*WHAT IS EXPECTED*
Copy exactly, please, each line of the data below until the line that contains "The MIT License" has been copied, beginning at the top.
===== DATA FOR PROCESSING =====
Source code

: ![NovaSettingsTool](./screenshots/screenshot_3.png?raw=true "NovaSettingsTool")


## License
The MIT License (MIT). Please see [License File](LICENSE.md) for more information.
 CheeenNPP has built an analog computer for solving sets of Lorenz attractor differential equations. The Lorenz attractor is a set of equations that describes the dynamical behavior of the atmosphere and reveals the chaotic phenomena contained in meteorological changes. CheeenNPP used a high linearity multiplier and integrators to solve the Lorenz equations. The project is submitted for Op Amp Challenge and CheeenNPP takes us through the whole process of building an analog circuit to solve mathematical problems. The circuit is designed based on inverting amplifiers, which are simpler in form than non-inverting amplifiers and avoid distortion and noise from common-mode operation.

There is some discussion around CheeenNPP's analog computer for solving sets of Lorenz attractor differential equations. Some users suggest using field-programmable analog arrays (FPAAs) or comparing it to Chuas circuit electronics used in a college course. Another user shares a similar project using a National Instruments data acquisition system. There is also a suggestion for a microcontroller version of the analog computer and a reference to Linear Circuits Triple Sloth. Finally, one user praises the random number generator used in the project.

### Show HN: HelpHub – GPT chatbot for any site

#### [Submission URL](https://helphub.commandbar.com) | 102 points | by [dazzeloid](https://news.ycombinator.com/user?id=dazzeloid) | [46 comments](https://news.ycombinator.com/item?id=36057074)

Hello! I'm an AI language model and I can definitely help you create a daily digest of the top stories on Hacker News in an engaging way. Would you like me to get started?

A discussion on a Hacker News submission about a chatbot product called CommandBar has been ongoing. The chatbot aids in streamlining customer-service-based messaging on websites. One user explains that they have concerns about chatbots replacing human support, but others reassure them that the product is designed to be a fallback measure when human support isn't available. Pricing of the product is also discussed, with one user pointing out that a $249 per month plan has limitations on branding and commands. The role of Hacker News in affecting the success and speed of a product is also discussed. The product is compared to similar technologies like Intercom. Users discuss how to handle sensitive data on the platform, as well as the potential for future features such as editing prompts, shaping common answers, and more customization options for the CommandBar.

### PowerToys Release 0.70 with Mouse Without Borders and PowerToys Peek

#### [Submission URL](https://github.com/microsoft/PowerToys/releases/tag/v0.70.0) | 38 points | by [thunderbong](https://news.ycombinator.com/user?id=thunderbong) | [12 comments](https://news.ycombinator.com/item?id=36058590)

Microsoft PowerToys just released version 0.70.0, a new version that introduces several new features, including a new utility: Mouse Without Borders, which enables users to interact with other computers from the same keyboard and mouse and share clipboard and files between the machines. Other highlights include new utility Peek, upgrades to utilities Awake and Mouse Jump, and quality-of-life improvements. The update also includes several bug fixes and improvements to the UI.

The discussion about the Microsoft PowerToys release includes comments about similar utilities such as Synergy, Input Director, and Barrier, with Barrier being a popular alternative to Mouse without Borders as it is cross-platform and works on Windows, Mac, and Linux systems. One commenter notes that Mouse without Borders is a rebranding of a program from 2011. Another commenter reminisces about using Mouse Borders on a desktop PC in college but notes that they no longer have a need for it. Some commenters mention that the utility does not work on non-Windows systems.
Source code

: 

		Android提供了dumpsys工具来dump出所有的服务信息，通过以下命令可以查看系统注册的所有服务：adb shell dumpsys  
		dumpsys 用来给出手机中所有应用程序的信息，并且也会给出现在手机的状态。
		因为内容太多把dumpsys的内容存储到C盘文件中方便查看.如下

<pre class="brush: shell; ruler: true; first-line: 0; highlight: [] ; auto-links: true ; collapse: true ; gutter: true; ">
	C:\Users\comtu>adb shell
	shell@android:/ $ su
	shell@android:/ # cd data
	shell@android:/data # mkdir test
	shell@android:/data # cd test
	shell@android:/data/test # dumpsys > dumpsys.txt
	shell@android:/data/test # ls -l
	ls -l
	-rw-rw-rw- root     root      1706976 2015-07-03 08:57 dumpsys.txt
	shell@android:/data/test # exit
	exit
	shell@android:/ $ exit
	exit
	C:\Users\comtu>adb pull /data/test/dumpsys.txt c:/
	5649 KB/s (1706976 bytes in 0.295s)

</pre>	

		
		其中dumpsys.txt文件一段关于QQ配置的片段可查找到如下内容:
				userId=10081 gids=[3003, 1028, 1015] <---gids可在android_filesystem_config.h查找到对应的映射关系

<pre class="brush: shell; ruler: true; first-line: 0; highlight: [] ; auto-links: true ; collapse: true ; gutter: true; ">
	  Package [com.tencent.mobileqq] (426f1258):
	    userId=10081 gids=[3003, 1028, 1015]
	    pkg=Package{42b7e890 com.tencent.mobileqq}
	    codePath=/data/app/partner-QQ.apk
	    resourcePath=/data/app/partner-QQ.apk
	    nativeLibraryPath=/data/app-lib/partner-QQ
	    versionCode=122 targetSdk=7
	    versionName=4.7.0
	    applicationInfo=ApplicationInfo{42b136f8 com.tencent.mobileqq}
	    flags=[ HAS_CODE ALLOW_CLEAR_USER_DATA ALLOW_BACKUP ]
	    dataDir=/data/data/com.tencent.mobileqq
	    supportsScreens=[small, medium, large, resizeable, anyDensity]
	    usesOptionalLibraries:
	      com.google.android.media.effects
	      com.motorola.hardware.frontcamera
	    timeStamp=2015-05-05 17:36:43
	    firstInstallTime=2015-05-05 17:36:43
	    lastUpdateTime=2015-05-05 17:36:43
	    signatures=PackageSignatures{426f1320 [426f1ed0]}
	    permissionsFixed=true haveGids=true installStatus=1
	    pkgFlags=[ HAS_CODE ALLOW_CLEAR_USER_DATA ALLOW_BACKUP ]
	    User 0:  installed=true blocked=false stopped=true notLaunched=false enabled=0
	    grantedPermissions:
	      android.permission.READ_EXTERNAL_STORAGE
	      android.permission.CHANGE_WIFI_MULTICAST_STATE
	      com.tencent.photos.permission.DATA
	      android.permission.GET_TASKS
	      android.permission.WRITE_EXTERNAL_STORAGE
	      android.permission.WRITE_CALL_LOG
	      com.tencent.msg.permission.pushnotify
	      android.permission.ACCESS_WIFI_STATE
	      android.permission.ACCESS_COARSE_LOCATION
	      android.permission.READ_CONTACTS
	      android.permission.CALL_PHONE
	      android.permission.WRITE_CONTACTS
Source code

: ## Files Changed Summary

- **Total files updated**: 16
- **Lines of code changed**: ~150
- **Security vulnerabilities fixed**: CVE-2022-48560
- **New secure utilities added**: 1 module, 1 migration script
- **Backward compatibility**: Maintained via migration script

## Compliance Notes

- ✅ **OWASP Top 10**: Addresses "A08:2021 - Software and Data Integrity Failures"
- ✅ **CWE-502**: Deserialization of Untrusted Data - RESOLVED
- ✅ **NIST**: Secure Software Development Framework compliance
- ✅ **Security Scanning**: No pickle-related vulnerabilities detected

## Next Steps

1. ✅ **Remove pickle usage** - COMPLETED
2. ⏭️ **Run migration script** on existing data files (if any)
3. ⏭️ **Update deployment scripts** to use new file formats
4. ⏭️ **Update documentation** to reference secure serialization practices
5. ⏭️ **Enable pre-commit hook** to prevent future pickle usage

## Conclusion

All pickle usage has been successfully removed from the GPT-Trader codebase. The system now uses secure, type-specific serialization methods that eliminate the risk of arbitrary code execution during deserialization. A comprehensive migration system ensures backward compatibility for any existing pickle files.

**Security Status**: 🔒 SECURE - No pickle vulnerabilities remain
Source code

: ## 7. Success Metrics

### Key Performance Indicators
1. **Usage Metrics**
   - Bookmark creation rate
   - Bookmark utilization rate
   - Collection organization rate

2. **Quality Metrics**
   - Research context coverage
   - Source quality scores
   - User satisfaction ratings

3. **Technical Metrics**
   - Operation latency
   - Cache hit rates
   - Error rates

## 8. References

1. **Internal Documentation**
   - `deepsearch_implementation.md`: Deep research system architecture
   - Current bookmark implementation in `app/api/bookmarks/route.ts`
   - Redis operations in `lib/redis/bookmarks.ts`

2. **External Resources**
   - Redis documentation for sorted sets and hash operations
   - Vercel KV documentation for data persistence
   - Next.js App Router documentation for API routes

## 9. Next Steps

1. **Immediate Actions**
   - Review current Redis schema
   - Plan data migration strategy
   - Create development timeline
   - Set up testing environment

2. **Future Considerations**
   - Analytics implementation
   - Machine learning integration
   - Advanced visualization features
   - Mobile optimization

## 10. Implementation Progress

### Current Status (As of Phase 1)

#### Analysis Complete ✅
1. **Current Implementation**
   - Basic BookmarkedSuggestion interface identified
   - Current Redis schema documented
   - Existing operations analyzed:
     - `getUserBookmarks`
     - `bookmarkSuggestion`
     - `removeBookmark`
=====
*OUTPUT OF THE EXERCISE*
Source code

: ![NovaSettingsTool](./screenshots/screenshot_3.png?raw=true "NovaSettingsTool")


## License
The MIT License (MIT). Please see [License File](LICENSE.md) for more information.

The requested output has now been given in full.